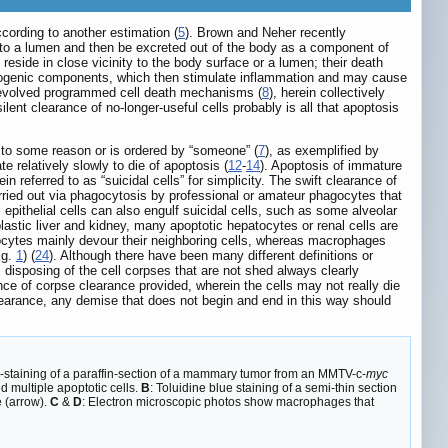
according to another estimation (
5
). Brown and Neher recently
 into a lumen and then be excreted out of the body as a component of
reside in close vicinity to the body surface or a lumen; their death
unogenic components, which then stimulate inflammation and may cause
e evolved programmed cell death mechanisms (
8
), herein collectively
silent clearance of no-longer-useful cells probably is all that apoptosis
e to some reason or is ordered by “someone” (
7
), as exemplified by
ate relatively slowly to die of apoptosis (
12
-
14
). Apoptosis of immature
in referred to as “suicidal cells” for simplicity. The swift clearance of
arried out via phagocytosis by professional or amateur phagocytes that
epithelial cells can also engulf suicidal cells, such as some alveolar
lastic liver and kidney, many apoptotic hepatocytes or renal cells are
cytes mainly devour their neighboring cells, whereas macrophages
ig.
1
) (
24
). Although there have been many different definitions or
 disposing of the cell corpses that are not shed always clearly
ce of corpse clearance provided, wherein the cells may not really die
clearance, any demise that does not begin and end in this way should
staining of a paraffin-section of a mammary tumor from an MMTV-c-
myc
 multiple apoptotic cells.
B
: Toluidine blue staining of a semi-thin section
 (arrow).
C
&
D
: Electron microscopic photos show macrophages that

What is required:
Without including any pictures, print each record exactly.

Solution:
according to another estimation (
5
). Brown and Neher recently
 into a lumen and then be excreted out of the body as a component of
reside in close vicinity to the body surface or a lumen; their death
unogenic components, which then stimulate inflammation and may cause
e evolved programmed cell death mechanisms (
8
), herein collectively
silent clearance of no-longer-useful cells probably is all that apoptosis
e to some reason or is ordered by “someone” (
7
), as exemplified by
ate relatively slowly to die of apoptosis (
12
-
14
). Apoptosis of immature
in referred to as “suicidal cells” for simplicity. The swift clearance of
arried out via phagocytosis by professional or amateur phagocytes that
epithelial cells can also engulf suicidal cells, such as some alveolar
lastic liver and kidney, many apoptotic hepatocytes or renal cells are
cytes mainly devour their neighboring cells, whereas macrophages
ig.
1
) (
24
). Although there have been many different definitions or
 disposing of the cell corpses that are not shed always clearly
ce of corpse clearance provided, wherein the cells may not really die
clearance, any demise that does not begin and end in this way should
staining of a paraffin-section of a mammary tumor from an MMTV-c-
myc
 multiple apoptotic cells.
B
: Toluidine blue staining of a semi-thin section
 (arrow).
C
&
D
: Electron microscopic photos show macrophages that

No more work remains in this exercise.